Ingredients:
• 1-2 teaspoons Tony’s Seasoning
• 1/2 yellow onion, diced
• 6-8 cloves minced garlic
• 1/2 lb hot or mild Italian sausage (we use use Spicy @impossible_foods Sausage)
• 1/2 lb lean ground beef
• 2 tbsp tomato paste
• Salt and pepper to taste
• 1 teaspoon dried basil
• 1 teaspoon dried parsley
• 1 teaspoon dried oregano
• 1 teaspoon Italian seasoning
• 1 teaspoon red pepper flakes
• 24 oz Arrabbiata sauce (@carbonefinefood all day every day)
• 1/2 cup heavy cream
• 4-6 cups chicken stock, depending on how soupy you want it
• 1/2 lb lasagna noodles, broken into pieces
For the ricotta mixture:
• 1 cup Parmesan
• 1 cup ricotta
• 1 cup mozzarella
• 1/4 cup fresh parsley
• Salt and pepper to taste
Directions:
• In a medium bowl, combine your parmesan, ricotta, mozzarella, parsley, salt and pepper. Set aside.
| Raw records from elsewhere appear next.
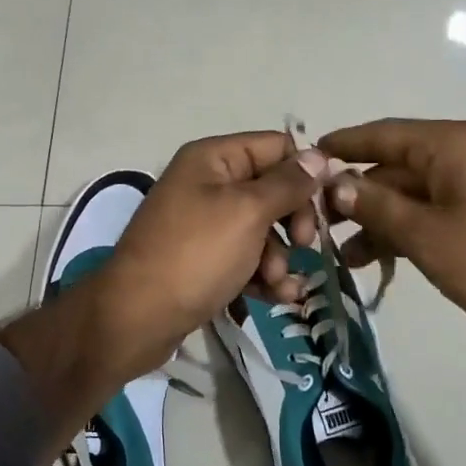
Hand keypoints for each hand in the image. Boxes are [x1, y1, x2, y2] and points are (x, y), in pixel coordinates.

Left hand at [99, 131, 328, 373]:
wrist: (136, 318)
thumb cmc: (195, 255)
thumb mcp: (247, 213)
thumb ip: (288, 184)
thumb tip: (320, 155)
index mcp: (213, 159)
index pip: (276, 147)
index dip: (305, 172)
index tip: (329, 204)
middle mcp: (207, 184)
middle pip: (272, 190)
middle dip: (294, 221)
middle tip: (305, 245)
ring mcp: (204, 225)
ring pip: (262, 230)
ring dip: (280, 257)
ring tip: (279, 283)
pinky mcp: (204, 261)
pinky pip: (245, 259)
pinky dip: (263, 276)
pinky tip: (278, 298)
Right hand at [317, 118, 465, 343]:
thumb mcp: (427, 236)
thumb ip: (377, 206)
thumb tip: (335, 182)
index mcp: (452, 144)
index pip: (384, 135)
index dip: (343, 145)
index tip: (308, 156)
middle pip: (399, 166)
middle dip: (359, 195)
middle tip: (320, 224)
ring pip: (420, 192)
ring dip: (384, 219)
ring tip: (349, 256)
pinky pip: (443, 208)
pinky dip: (415, 228)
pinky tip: (391, 257)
• In a large soup pot or dutch oven, heat olive oil over medium heat. Add in your onion, a pinch of salt, and cook for 4 minutes. Throw in garlic and cook until fragrant, about 30 seconds.
• Add in the sausage and beef, breaking into pieces with a wooden spoon. Cook for a few minutes and then season with your salt, pepper, basil, oregano, parsley, Italian, and red pepper. Cook until no longer pink.
• Add in your tomato paste and stir. Cook for a couple minutes. Pour in your chicken broth and Arrabbiata. Bring to a boil.
• Pour in the lasagna pieces, reduce heat, and simmer for about 10 minutes, stirring occasionally. Once the noodles are done, add in the heavy cream. Stir, serve, and top with a dollop of the ricotta mixture. Enjoy!